Pub Date: June 2nd, 1975
ISBN: 039472917X
Publisher: Basic Books

Wilson is a Professor of Government at Harvard, a top organizer and consultant for the federal Law Enforcement Assistance Administration, and a respected columnist. In these eleven essays, most of them previously published but reworked for the book, Wilson seems to reject the idea--promulgated since the Enlightenment--that malefactors are affected by their social climate and not simply Born Bad. ""Wicked people exist. Nothing avails but to set them apart from innocent people. . . ."" Wilson is not proposing are turn to the habit of poking heads of executed criminals on stakes; he is arguing that liberal schemes do not and cannot work. Scotching the notion that material benefits as such can automatically efface crime, Wilson demonstrates once more that crime exists in the midst of prosperity. His non sequitur: perhaps there is no cure for drug addiction and recidivism.
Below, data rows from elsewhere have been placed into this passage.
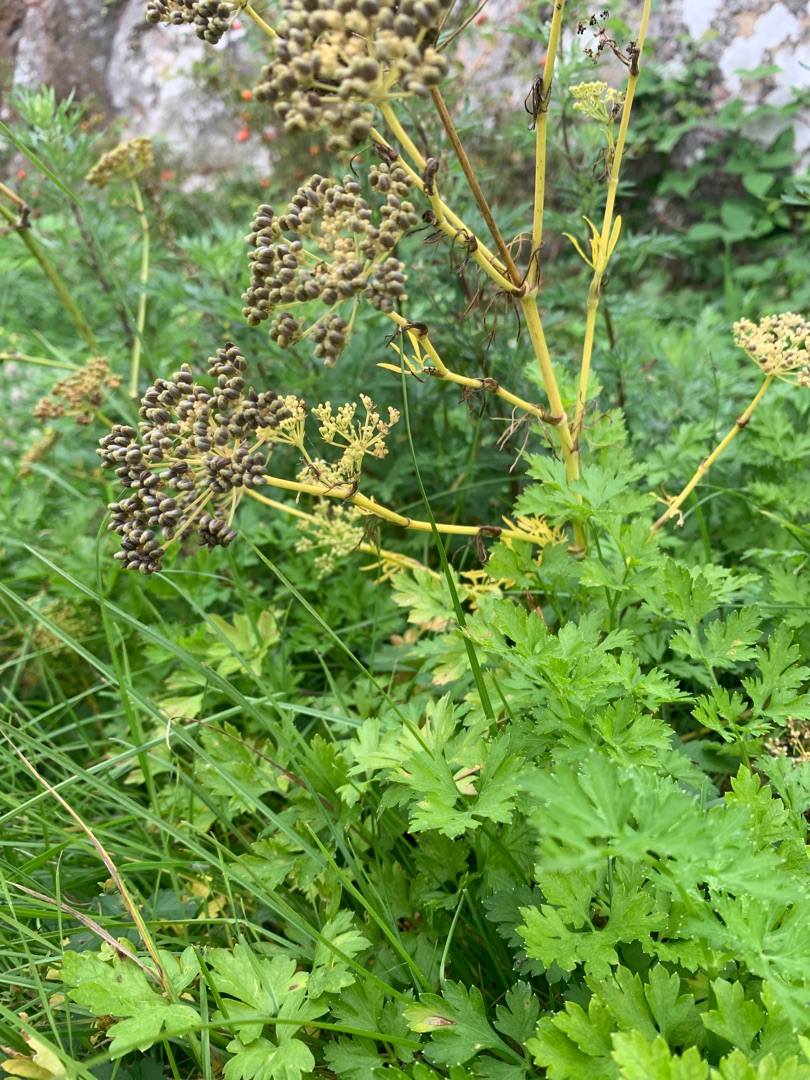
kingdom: Plantae
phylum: Tracheophyta
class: Magnoliopsida
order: Apiales
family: Apiaceae
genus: Petroselinum
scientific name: Petroselinum crispum
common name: Persille
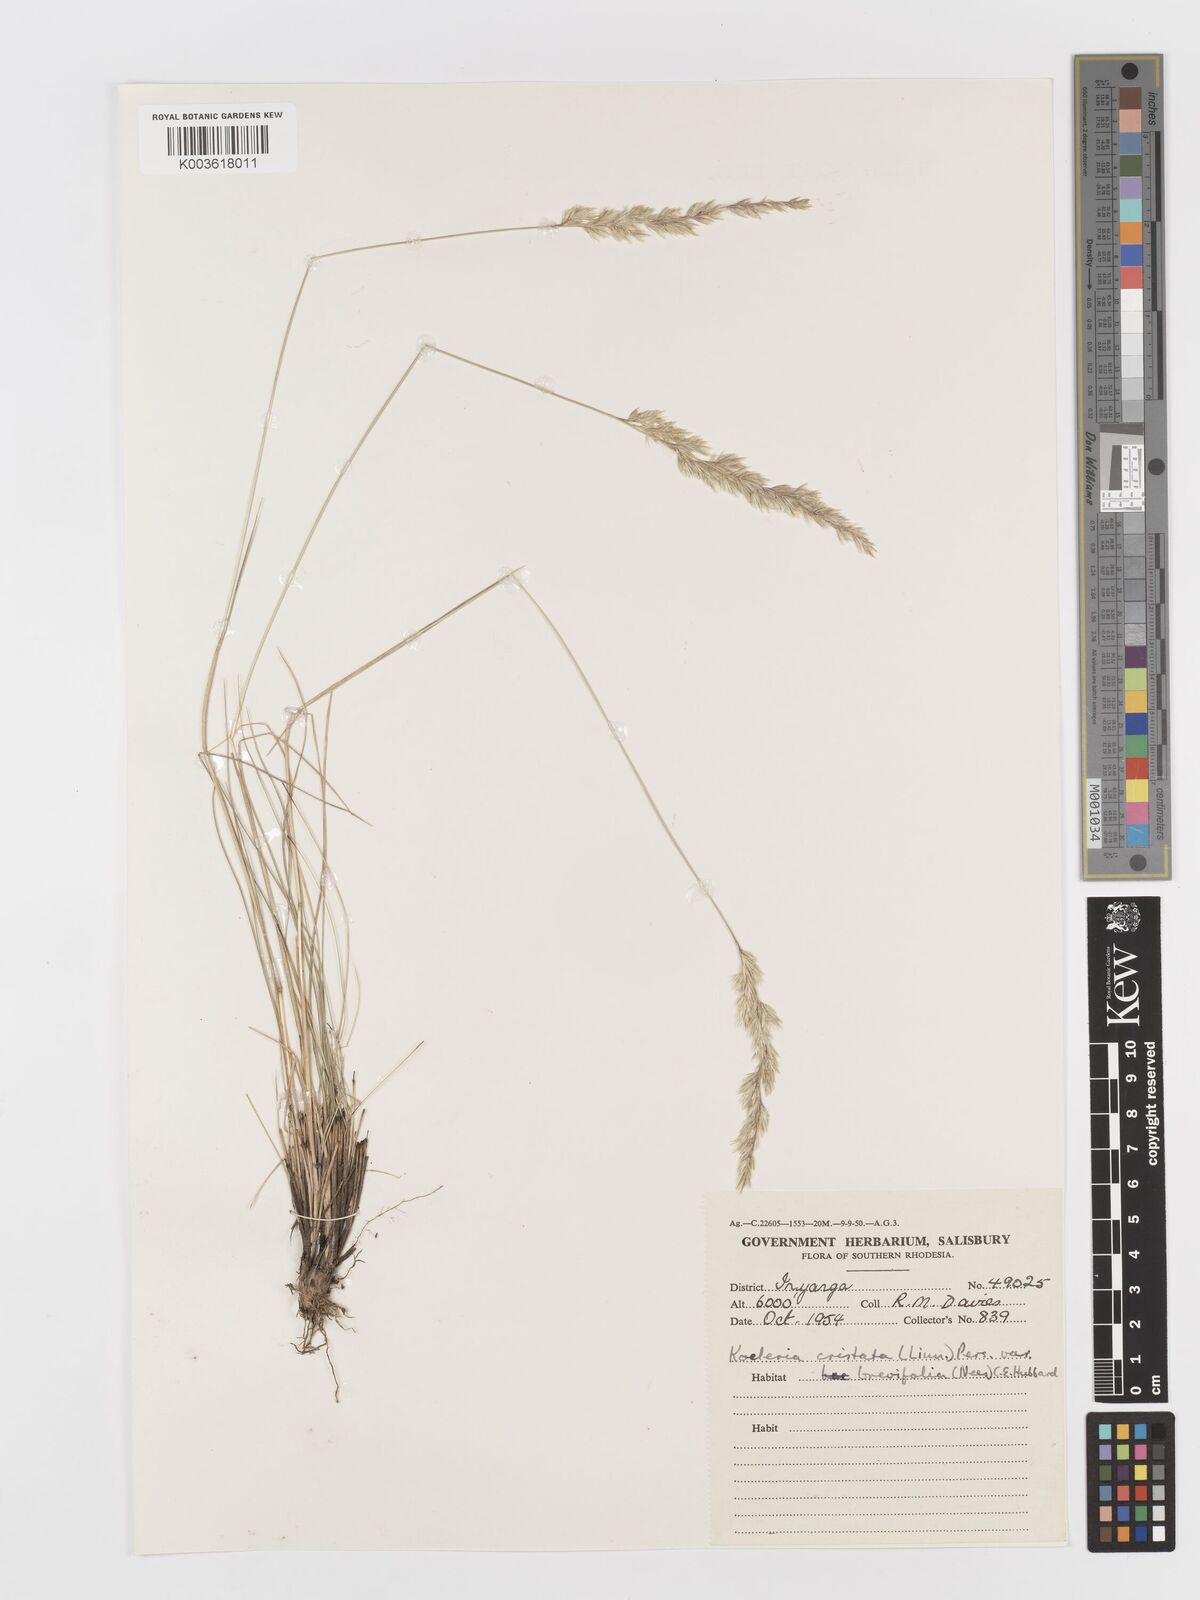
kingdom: Plantae
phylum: Tracheophyta
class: Liliopsida
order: Poales
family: Poaceae
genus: Koeleria
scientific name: Koeleria capensis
It remains unfeasible to simply finance massive increases of police; but, since Wilson comes up with no alternative, and belittles most rehabilitation as an unfortunate delusion on the part of criminologists and politicians, we are led of necessity to some sort of repression as the sole remedy. Extracting a correlation between the so-called crime wave of the 1960's and the baby boom maturation, Wilson implies that the heart of the problem may be a lot of rotten kids. As one of the most literate and publicized spekesmen for the ""fundamental reexamination"" school of criminologists, Wilson will receive immediate attention and no little enthusiasm.